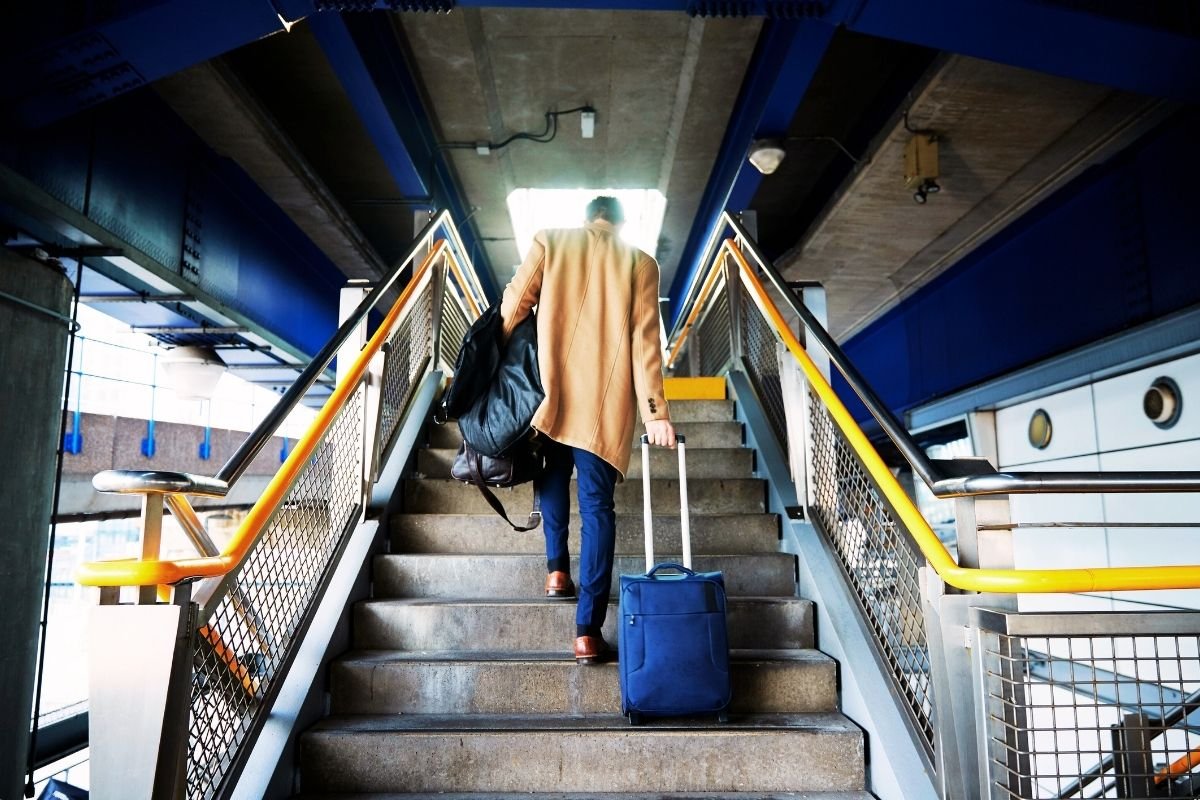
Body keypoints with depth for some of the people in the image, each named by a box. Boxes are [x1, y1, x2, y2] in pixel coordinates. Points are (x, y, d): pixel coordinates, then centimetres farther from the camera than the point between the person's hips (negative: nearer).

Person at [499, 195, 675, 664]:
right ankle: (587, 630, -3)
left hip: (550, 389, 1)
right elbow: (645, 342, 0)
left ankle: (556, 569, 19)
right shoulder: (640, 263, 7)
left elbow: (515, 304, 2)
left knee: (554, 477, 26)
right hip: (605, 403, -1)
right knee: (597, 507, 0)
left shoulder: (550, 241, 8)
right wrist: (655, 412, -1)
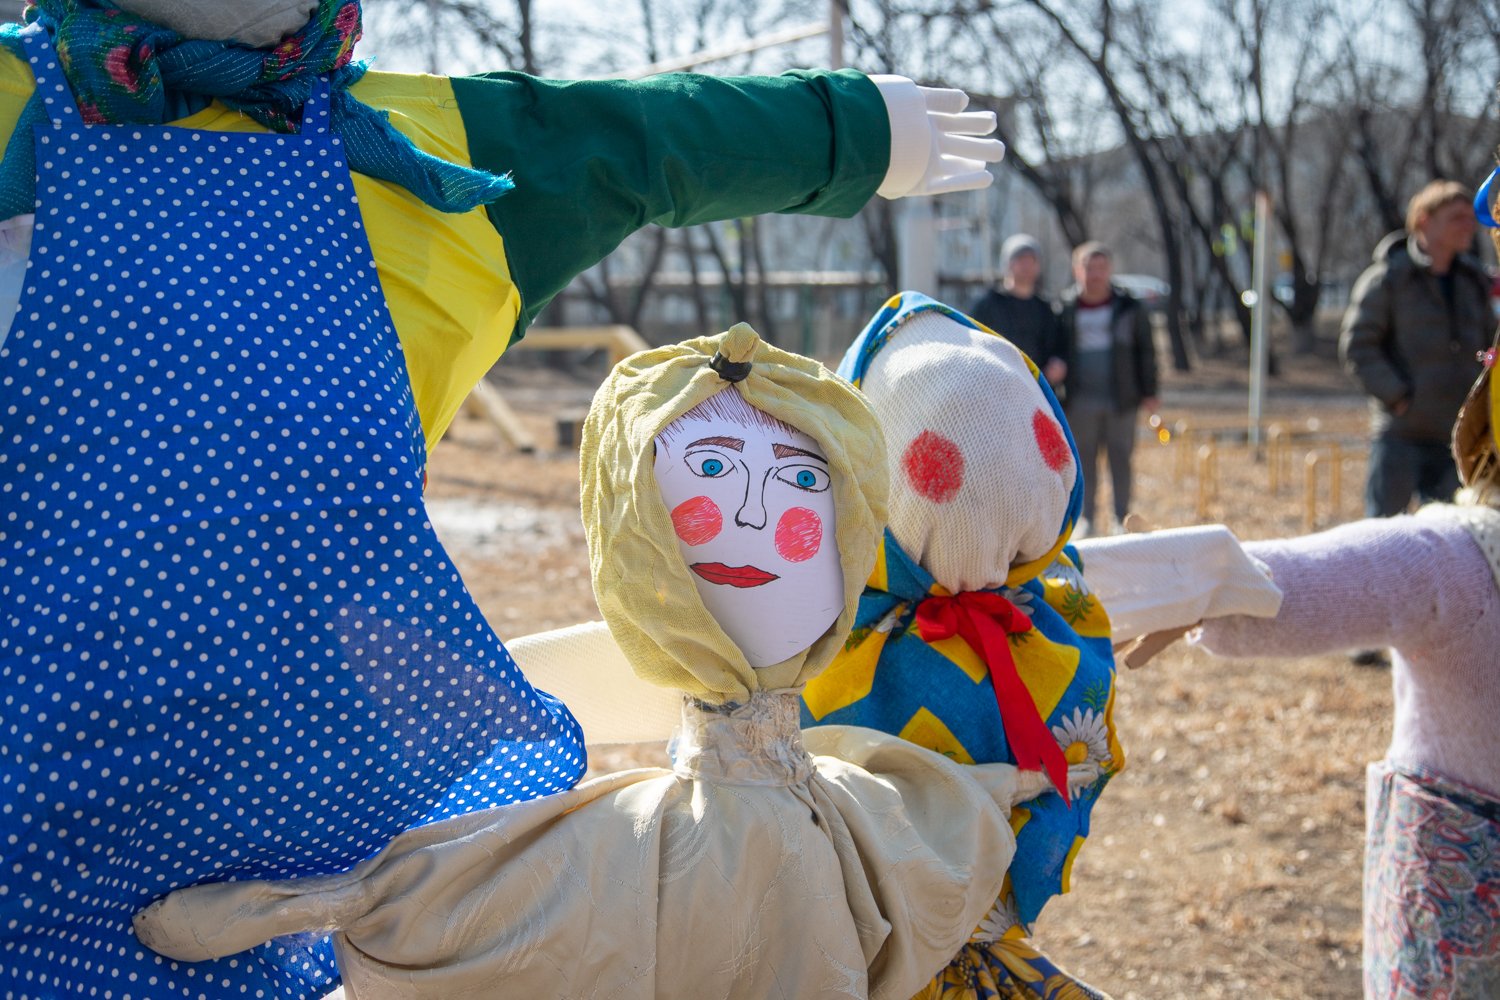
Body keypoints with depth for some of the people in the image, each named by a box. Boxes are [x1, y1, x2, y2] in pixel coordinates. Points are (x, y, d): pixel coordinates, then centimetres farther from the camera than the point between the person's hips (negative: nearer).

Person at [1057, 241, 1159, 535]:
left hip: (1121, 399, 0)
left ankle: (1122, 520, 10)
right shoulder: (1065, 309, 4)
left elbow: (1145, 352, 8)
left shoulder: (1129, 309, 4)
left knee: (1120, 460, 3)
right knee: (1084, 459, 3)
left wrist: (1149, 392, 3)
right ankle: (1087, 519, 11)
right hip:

Task statement =>
Scale the keypoint answers in all the entries above: write every line out again, descriptions and person boxes included, but multiply each x, y and depth value in the answers by 1.25 and round to whole numbers, halves up. Keep the box coordinates unchanged and leave out the pictures.

Reply to the task =>
Body keypoints with depth for some of the people in the image, each named by a box. Boxes are [x1, y1, x2, y2] in pixel coordinates. Points are (x, y, d): pixel coordinates, then centimetres farther from the camera than the point between the person's hips (negative: nearer).

Person at [499, 195, 675, 664]:
right ankle: (734, 788, -4)
left hip: (688, 486, 1)
right elbow: (806, 428, 0)
left ankle: (695, 711, 24)
right shoulder: (800, 329, 9)
left elbow: (644, 380, 3)
left knee: (693, 596, 33)
right hip: (756, 504, -1)
right knee: (746, 634, 0)
left shoulder: (688, 301, 10)
right wrist: (819, 515, -1)
Body keypoints with depth for some of the people in the image, each named by a box. Boxes are [x1, y1, x2, y2] in pixel coordinates. Points are (x, y, d): pixel coordinates, then centimetres farther from the camera than the point between the person's hips (negative: nearer).

Person at [1057, 241, 1159, 535]:
left hip: (1401, 499, 0)
left ankle: (1403, 650, 13)
right shoulder: (1331, 386, 5)
left elbow: (1431, 440, 10)
left shoulder: (1411, 386, 5)
left knee: (1400, 575, 4)
right knee: (1355, 574, 4)
left wrist: (1436, 490, 4)
right ankle: (1359, 649, 14)
right hip:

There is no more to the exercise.